[Saved entries]
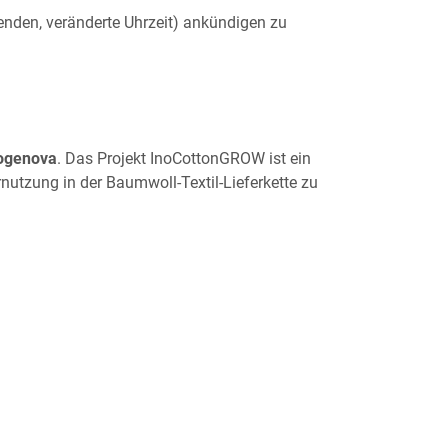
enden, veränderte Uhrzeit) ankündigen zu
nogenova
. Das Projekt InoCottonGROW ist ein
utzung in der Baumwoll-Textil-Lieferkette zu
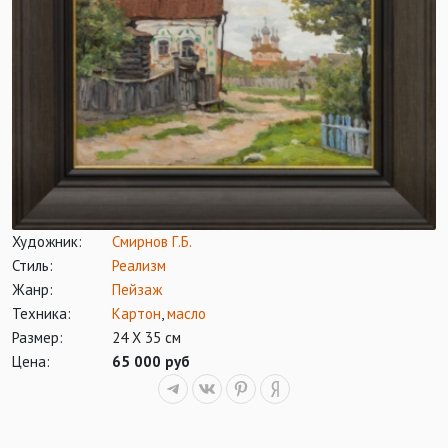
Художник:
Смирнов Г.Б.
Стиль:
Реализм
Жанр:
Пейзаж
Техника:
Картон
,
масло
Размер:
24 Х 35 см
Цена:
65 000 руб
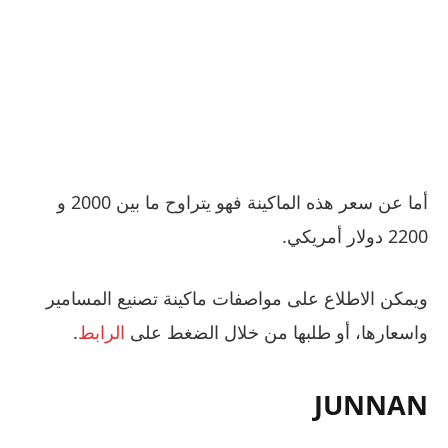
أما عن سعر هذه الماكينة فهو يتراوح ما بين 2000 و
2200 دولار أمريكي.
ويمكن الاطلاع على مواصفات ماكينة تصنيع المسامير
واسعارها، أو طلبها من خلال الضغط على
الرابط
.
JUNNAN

§ **What is being asked**:
Each record above must be retyped exactly as given, with the images excluded.

§ **Written solution**:
enden, veränderte Uhrzeit) ankündigen zu
nogenova
. Das Projekt InoCottonGROW ist ein
utzung in der Baumwoll-Textil-Lieferkette zu
Художник:
Смирнов Г.Б.
Стиль:
Реализм
Жанр:
Пейзаж
Техника:
Картон
,
масло
Размер:
24 Х 35 см
Цена:
65 000 руб
أما عن سعر هذه الماكينة فهو يتراوح ما بين 2000 و
2200 دولار أمريكي.
ويمكن الاطلاع على مواصفات ماكينة تصنيع المسامير
واسعارها، أو طلبها من خلال الضغط على
الرابط
.
JUNNAN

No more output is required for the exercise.